━━━━━ Material for the task ━━━━━
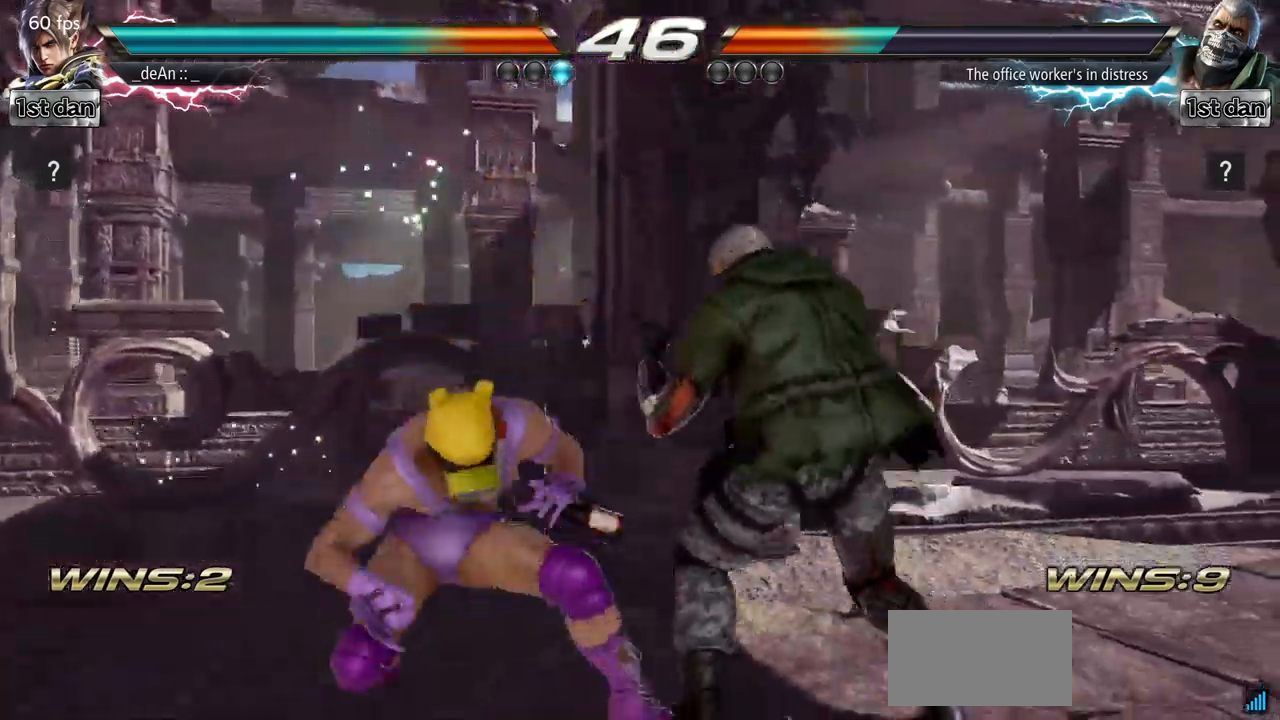
{"buttons": [], "left_stick": "left", "events": []}
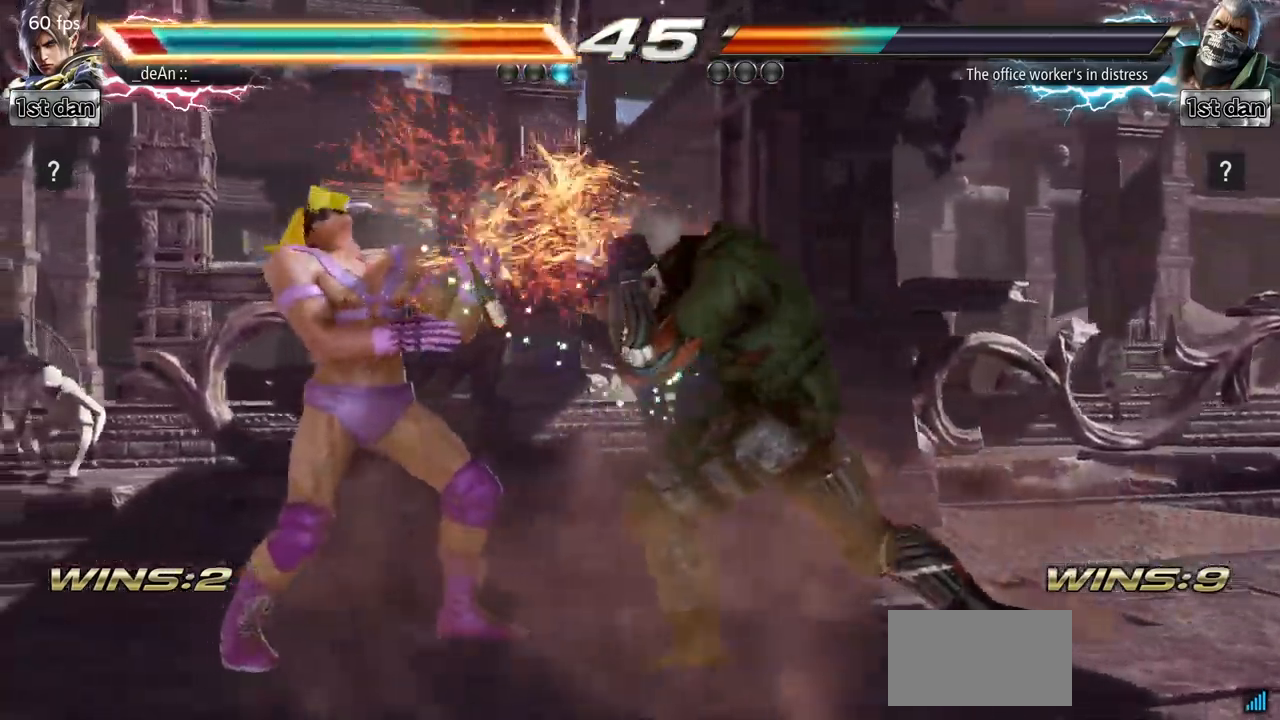
{"buttons": [], "left_stick": "left", "events": []}
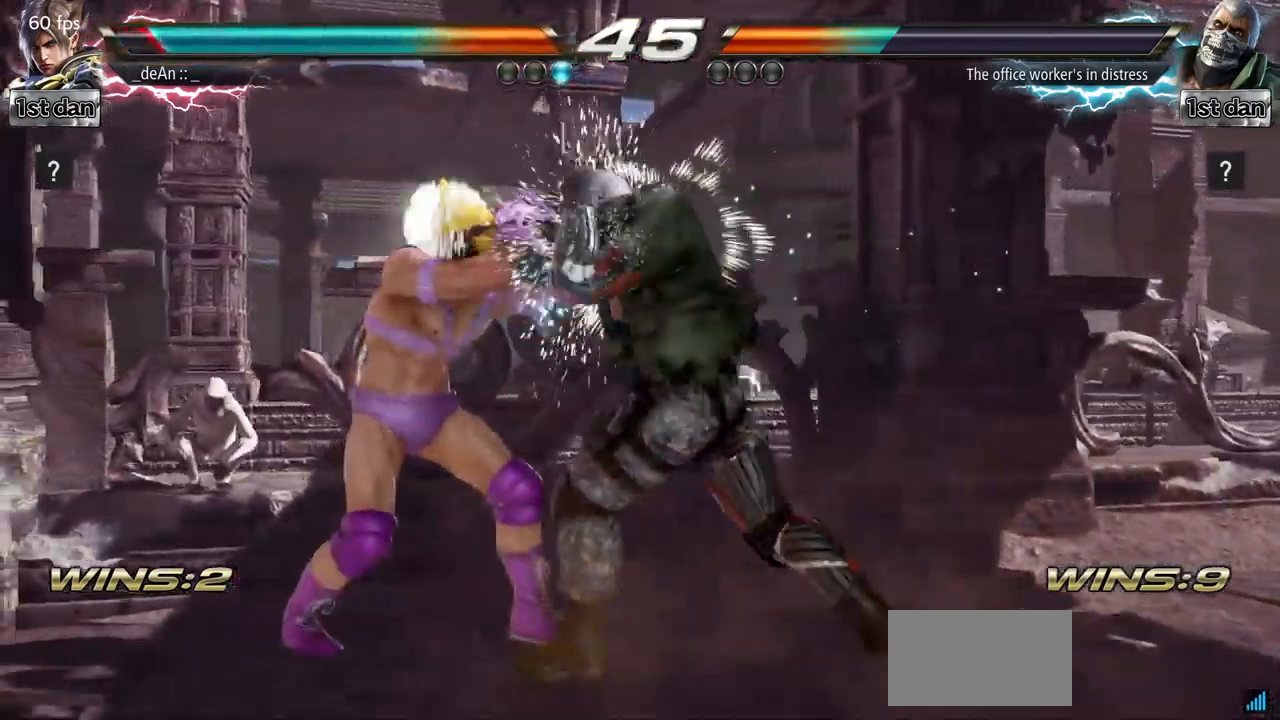
{"buttons": [], "left_stick": "left", "events": []}
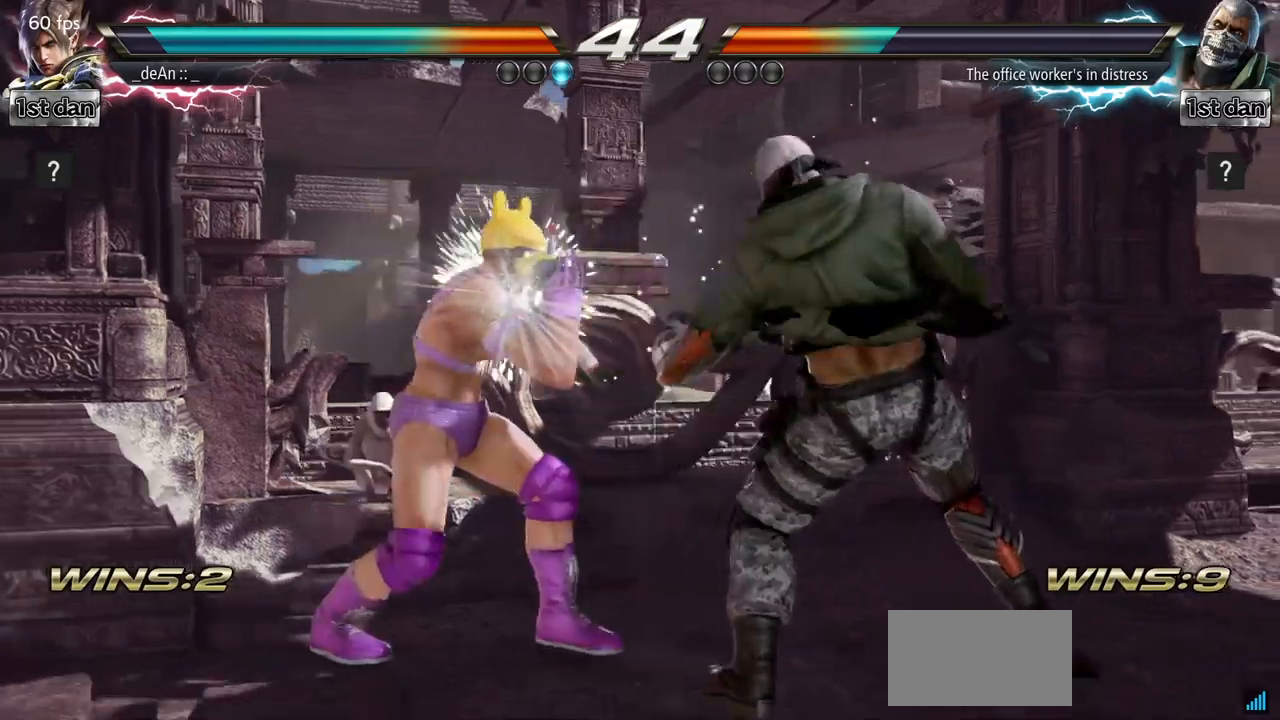
{"buttons": [], "left_stick": "center", "events": [[100, "left_stick", "center"]]}
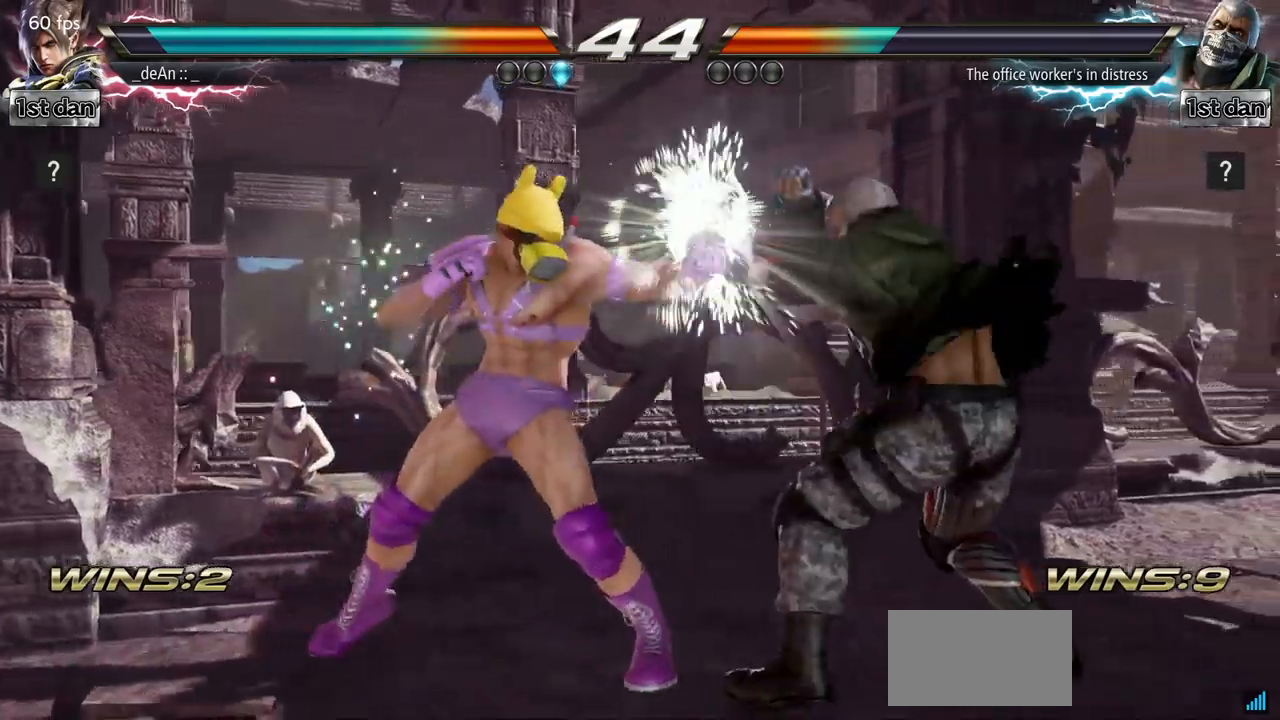
{"buttons": [], "left_stick": "center", "events": [[66, "left_stick", "down"], [83, "TRIANGLE", "down"], [183, "TRIANGLE", "up"], [233, "left_stick", "center"]]}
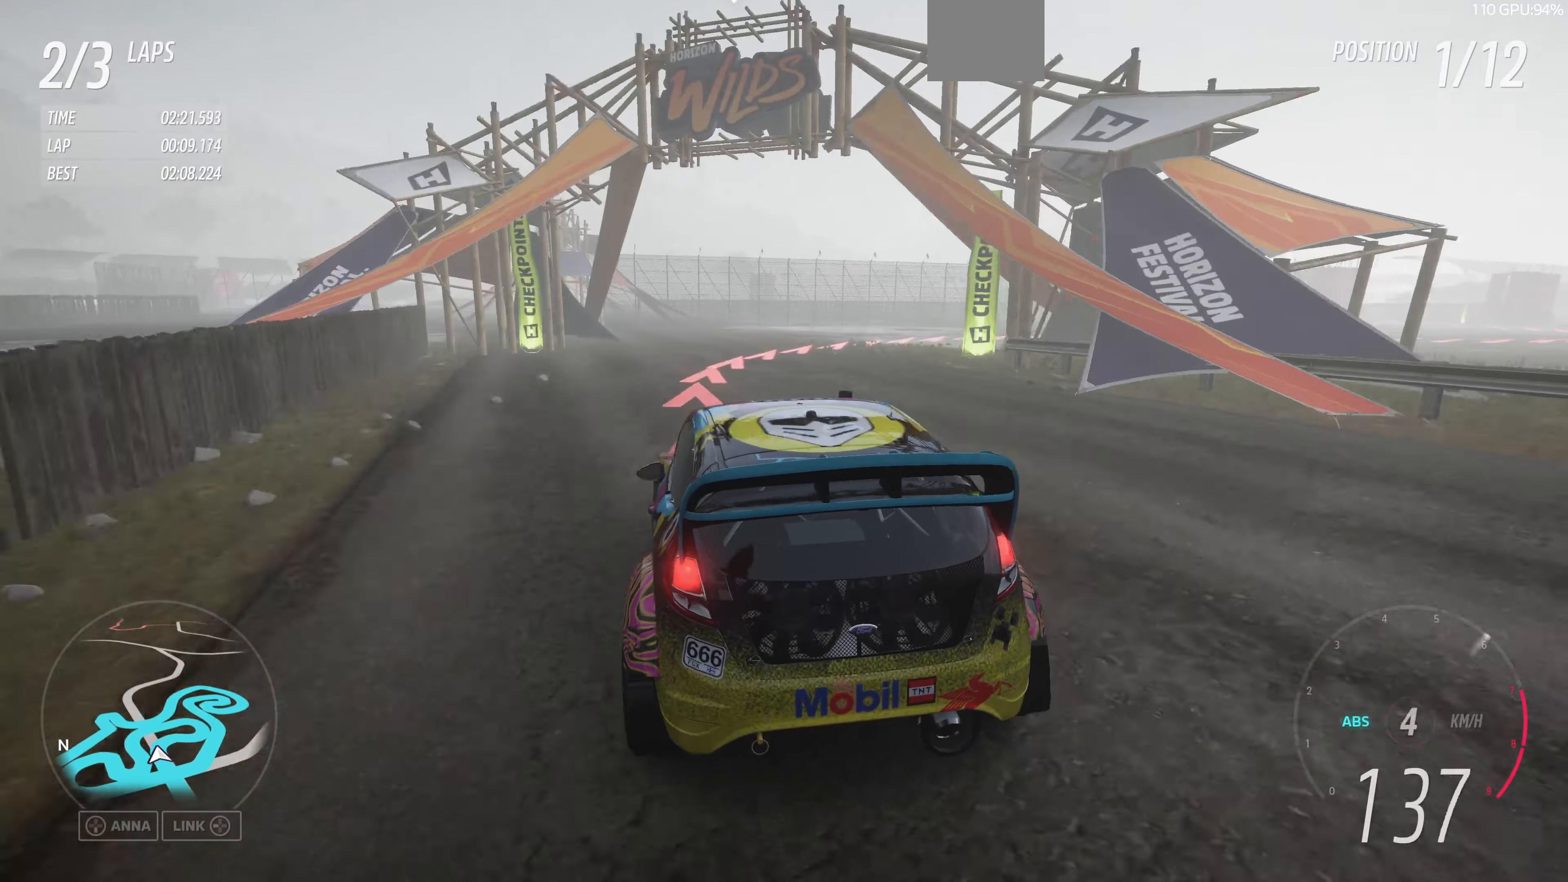
Gameplay with a controller (PlayStation layout); each line is a JSON object with the inputs held at the frame after it. "events" lists button and stick changes between this image and that frame as [ms after this image, input, new state], when the widget could be followed in between.
{"buttons": ["L2"], "left_stick": "up-right", "right_stick": "up", "events": []}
━━━━━
> [What you need to do]: Please retype all the entries word for word, omitting the pictures.

> [Answer box]:
{"buttons": [], "left_stick": "left", "events": []}
{"buttons": [], "left_stick": "left", "events": []}
{"buttons": [], "left_stick": "left", "events": []}
{"buttons": [], "left_stick": "center", "events": [[100, "left_stick", "center"]]}
{"buttons": [], "left_stick": "center", "events": [[66, "left_stick", "down"], [83, "TRIANGLE", "down"], [183, "TRIANGLE", "up"], [233, "left_stick", "center"]]}
Gameplay with a controller (PlayStation layout); each line is a JSON object with the inputs held at the frame after it. "events" lists button and stick changes between this image and that frame as [ms after this image, input, new state], when the widget could be followed in between.
{"buttons": ["L2"], "left_stick": "up-right", "right_stick": "up", "events": []}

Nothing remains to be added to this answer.